(TEXTE À LIRE)
★ ★ ★ ★
TUE, 7 décembre 2017, The Coca-Cola Company v. EUIPO (Mitico)

Par cet arrêt, le TUE maintient sa position concernant l’appréciation du risque de parasitisme fondant une opposition. Jusqu’à présent la jurisprudence retenait pour l’analyse, le signe tel que déposé. Le TUE confirme que sont pertinents pour démontrer le risque de parasitisme (consistant  à vouloir tirer profit indûment de la renommée de la marque antérieure), des éléments de preuves permettant une analyse de probabilités quant aux intentions du déposant.

Depuis 2010, The Coca-Cola Company (Coca-Cola) s’oppose à la demande d’enregistrement d’une marque communautaire « Master » par la société Moderne Industrial & Trading Investment Co. Ltd (Mitico), sur deux fondements : le risque de confusion (article 8§1 sous b) du Règlement 2017/1001) et le risque de tirer profit indûment de la renommée de la marque antérieure (article 8§5 du même règlement). Les marques objets de la procédure sont reproduites ci-dessous :

Au soutien de son opposition, Coca-Cola avait fourni des éléments de preuve de l’utilisation commerciale en dehors de l’Union, notamment en Syrie et au Moyen-Orient, de la marque dont l’enregistrement était demandé :

Par deux fois, la chambre des recours a rejeté le recours de Coca-Cola sur la décision de rejet de l’EUIPO. D’une part, les signes ne sont pas jugés similaires (malgré l’identité des produits). D’autre part, les éléments de preuve produits pour justifier du risque de parasitisme sont écartés car seuls pouvait être pris en compte l’usage de la marque dont l’enregistrement était demandé.

En cours de procédure, Coca-Cola a limité son argumentation au seul risque de parasitisme.

Saisi à nouveau par Coca-Cola d’un recours en annulation de la seconde décision de la chambre des recours, le TUE est saisi de la question de savoir si l’usage de la marque demandée en dehors de l’Union Européenne est pertinent pour apprécier le risque de parasitisme.
★ ★ ★ ★
(Extraits d'un jeu de données)
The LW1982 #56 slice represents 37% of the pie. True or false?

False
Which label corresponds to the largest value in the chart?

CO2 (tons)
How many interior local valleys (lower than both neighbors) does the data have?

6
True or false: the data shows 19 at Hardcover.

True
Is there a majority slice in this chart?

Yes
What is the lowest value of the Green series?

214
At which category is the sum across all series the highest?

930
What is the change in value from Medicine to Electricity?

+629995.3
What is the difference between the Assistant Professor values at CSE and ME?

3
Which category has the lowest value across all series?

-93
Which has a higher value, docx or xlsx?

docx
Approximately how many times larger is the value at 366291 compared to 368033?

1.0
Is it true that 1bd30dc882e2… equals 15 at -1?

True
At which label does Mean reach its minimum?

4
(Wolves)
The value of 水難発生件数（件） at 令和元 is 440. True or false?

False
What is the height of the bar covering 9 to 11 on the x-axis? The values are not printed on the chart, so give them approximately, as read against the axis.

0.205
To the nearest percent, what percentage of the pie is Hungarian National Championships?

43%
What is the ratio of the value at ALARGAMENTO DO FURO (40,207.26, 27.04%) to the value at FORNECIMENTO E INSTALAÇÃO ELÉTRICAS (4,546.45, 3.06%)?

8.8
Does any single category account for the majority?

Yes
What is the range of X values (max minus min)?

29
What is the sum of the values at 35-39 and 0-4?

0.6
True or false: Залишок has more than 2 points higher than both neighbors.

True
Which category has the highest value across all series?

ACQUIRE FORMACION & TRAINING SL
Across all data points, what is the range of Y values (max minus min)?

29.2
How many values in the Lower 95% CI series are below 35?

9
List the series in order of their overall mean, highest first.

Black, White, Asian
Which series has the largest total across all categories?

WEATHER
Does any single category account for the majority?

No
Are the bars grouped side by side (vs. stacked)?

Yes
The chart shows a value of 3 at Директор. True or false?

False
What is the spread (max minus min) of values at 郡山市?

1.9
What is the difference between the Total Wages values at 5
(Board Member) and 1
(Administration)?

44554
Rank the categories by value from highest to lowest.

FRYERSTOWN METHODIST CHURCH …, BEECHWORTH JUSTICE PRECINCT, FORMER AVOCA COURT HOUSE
★ ★ ★ ★
(ÉTUDE DU MATÉRIEL)
**a)** Modifiez le passage du texte sur l'arrêt Mitico qui s'ouvre sur les mots « Par cet arrêt, le » et se clôt sur « intentions du déposant. », puis recopiez-le en y remplaçant « la jurisprudence » par « la pratique décisionnelle ».
**b)** Poursuivez le texte sur l'arrêt Mitico à la suite de sa dernière phrase.
Le matériel n'est pas nécessaire pour cet exercice.

(RÉPONSES ATTENDUES)
**a)**
Par cet arrêt, le TUE maintient sa position concernant l’appréciation du risque de parasitisme fondant une opposition. Jusqu’à présent la pratique décisionnelle retenait pour l’analyse, le signe tel que déposé. Le TUE confirme que sont pertinents pour démontrer le risque de parasitisme (consistant  à vouloir tirer profit indûment de la renommée de la marque antérieure), des éléments de preuves permettant une analyse de probabilités quant aux intentions du déposant.

**b)**
Oui, répond le TUE, le principe de territorialité de la marque n’exclut pas la prise en compte d’usages de la marque demandée en dehors de l’Union Européenne pour fonder une déduction logique relative à l’utilisation commerciale « probable » de ladite marque dans l’Union.

L’EUIPO soutenait que le simple fait qu’une marque de l’Union européenne soit déposée n’indiquait pas l’intention du déposant de promouvoir ses produits dans l’Union de la même manière qu’en Syrie ou au Moyen-Orient.

Le Tribunal relève qu’en l’absence d’éléments spécifiques quant aux intentions commerciales du déposant au sein de l’Union, les éléments produits par Coca-Cola et relatifs à l’utilisation effective en dehors de l’Union sont susceptibles de permettre de conclure prima facie à un risque futur non hypothétique de profit indû au sein de l’Union.

Pour la seconde fois, le TUE annule la décision de la chambre des recours de l’EUIPO. Il juge que cette dernière a commis une erreur dans l’appréciation des éléments de preuve relatifs à l’utilisation de la marque demandée en dehors de l’Union, en ne tenant pas compte des déductions logiques et des analyses qui peuvent en découler quant au risque de parasitisme dans l’Union, violant ainsi l’article 8§5 du Règlement.

Il convient de souligner que cette décision est susceptible d’un pourvoi devant la Cour de justice de l’Union Européenne.